Previous studies described clinical characteristics in the population of metastatic patients that correlate with outcome, including age, sites of metastases, number of pulmonary nodules, and levels of biochemical markers (AP, LDH).3, 5, 7, 9
Many of these studies were performed at single institutions or described a population of patients who were treated with different protocols over a span of decades. While this study was not powered to detect outcome differences in subpopulation of patients with metastatic disease, it does provide valuable clues as to potentially prognostic clinical characteristics. Several clinical factors in this particular cohort of patients were related to worse outcome, including gender (males), race (non-Caucasians), extent of disease involvement (bone metastases), and non-specific biochemical markers of tumor burden (high AP and LDH). When incorporated into a relative risk regression model, both gender and baseline alkaline phosphatase levels were related to overall and event-free survival. In this study, female patients had better EFS and overall survival. While this recapitulates the findings of published studies by some, but not all, investigators (most notably, the Scandinavian Sarcoma Group recently published data supporting the better prognosis of female OS patients)5, 7, 27
, the reason(s) for this consistent observation remains unclear. Additionally, these results reinforce the notion that increased tumor burden (as implied by higher AP) leads to worse prognosis. Of interest is the lack of impact the number and location of lung nodules had on both EFS and overall survival. This is likely a reflection of the small sample size of the study population. A larger population would have provided an opportunity to detect the impact of lung tumor burden in these patients. Additionally, age at diagnosis did not correlate with outcome in this group of patients. In addition to these two characteristics, race was significantly related to risk of adverse analytic event, with non-Caucasian patients having worse EFS and overall survival.

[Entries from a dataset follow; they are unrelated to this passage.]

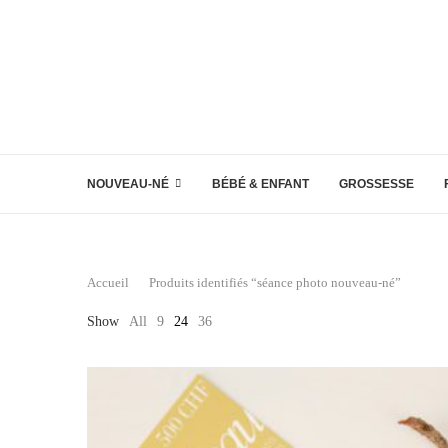
NOUVEAU-NÉ
BÉBÉ & ENFANT
GROSSESSE
Accueil
Produits identifiés “séance photo nouveau-né”
Show
All
9
24
36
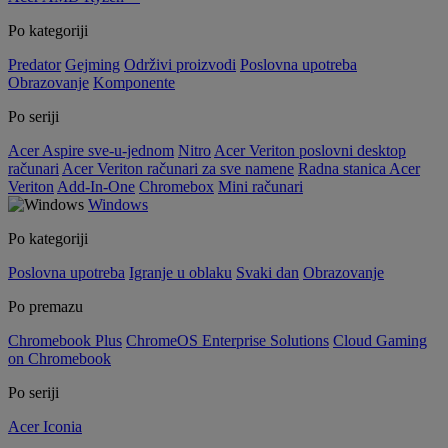
Po kategoriji
Predator
Gejming
Održivi proizvodi
Poslovna upotreba
Obrazovanje
Komponente
Po seriji
Acer Aspire sve-u-jednom
Nitro
Acer Veriton poslovni desktop
računari
Acer Veriton računari za sve namene
Radna stanica Acer
Veriton
Add-In-One
Chromebox
Mini računari
Windows
Po kategoriji
Poslovna upotreba
Igranje u oblaku
Svaki dan
Obrazovanje
Po premazu
Chromebook Plus
ChromeOS Enterprise Solutions
Cloud Gaming
on Chromebook
Po seriji
Acer Iconia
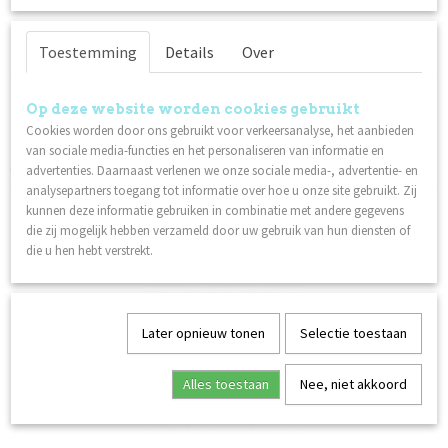
Specificaties
Toestemming
Details
Over
Productcode
Omschrijving
84061
Op deze website worden cookies gebruikt
Gebruik:
Netto gewicht
Cookies worden door ons gebruikt voor verkeersanalyse, het aanbieden
Kan worden ingebouwd in Gel, Acryl, Invicta of Gelpolish. Kan
0,03 Kg
van sociale media-functies en het personaliseren van informatie en
ook los worden aangebracht op een niet-uitgehard oppervlak.
advertenties. Daarnaast verlenen we onze sociale media-, advertentie- en
analysepartners toegang tot informatie over hoe u onze site gebruikt. Zij
Ook interessant
kunnen deze informatie gebruiken in combinatie met andere gegevens
die zij mogelijk hebben verzameld door uw gebruik van hun diensten of
die u hen hebt verstrekt.
Later opnieuw tonen
Selectie toestaan
Alles toestaan
Nee, niet akkoord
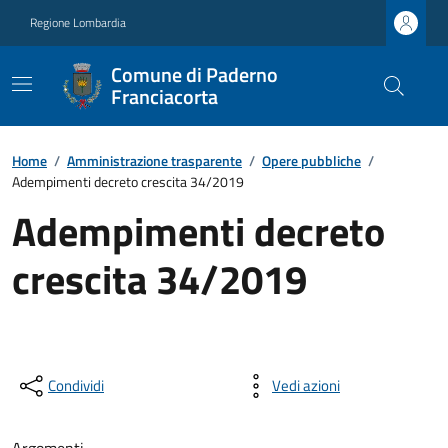
Regione Lombardia
Comune di Paderno
Franciacorta
Home
/
Amministrazione trasparente
/
Opere pubbliche
/
Adempimenti decreto crescita 34/2019
Adempimenti decreto
crescita 34/2019
Condividi
Vedi azioni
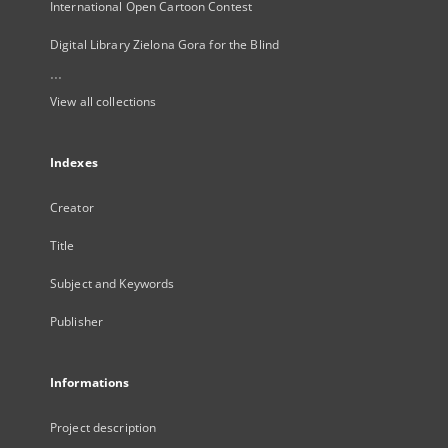
International Open Cartoon Contest
Digital Library Zielona Gora for the Blind
...
View all collections
Indexes
Creator
Title
Subject and Keywords
Publisher
Informations
Project description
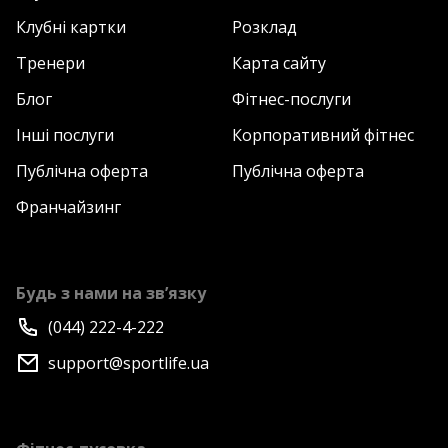
Клубні картки
Розклад
Тренери
Карта сайту
Блог
Фітнес-послуги
Інші послуги
Корпоративний фітнес
Публічна оферта
Публічна оферта
Франчайзинг
Будь з нами на зв’язку
(044) 222-4-222
support@sportlife.ua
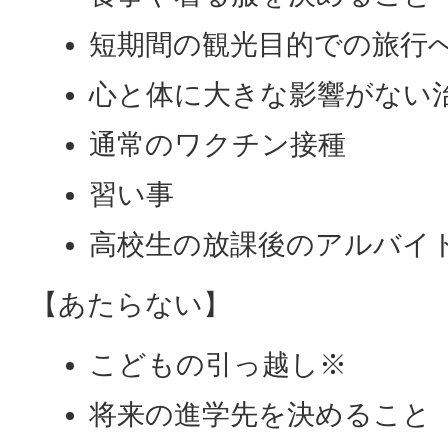
短期間の観光目的での旅行
心と体に大きな影響がない
通常のワクチン接種
習い事
高校生の放課後のアルバイ
【あたらない】
こどもの引っ越し※
将来の進学先を決めること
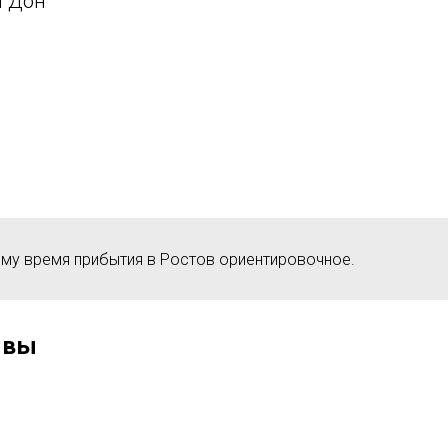
 Дон"
ому время прибытия в Ростов ориентировочное.
ывы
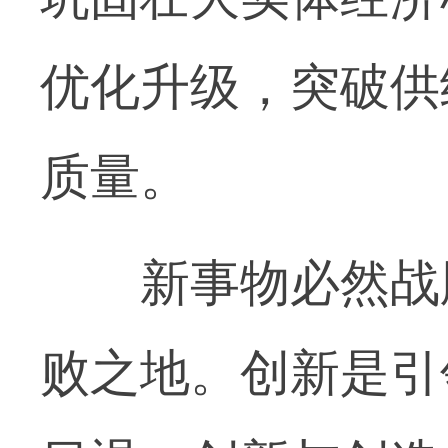
优化升级，突破供
质量。
新事物必然战胜
败之地。创新是引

Although the small number of patients in this cohort preclude precise estimation of treatment effects, it is still important to note that both EFS and overall survival appear to be improved for the patients who received L-MTP-PE. Additionally, the reductions in risk of adverse analytic event and death are very similar to the pattern in the much larger cohort of patients who presented without clinically detectable metastatic disease. These data suggest that L-MTP-PE might provide benefit when added to chemotherapy for the treatment of patients with osteosarcoma who present with metastatic disease. With the recent approval of L-MTP-PE by the European Medicines Agency (EMEA), the agent should become widely available for inclusion in additional, larger studies defining its efficacy in osteosarcoma.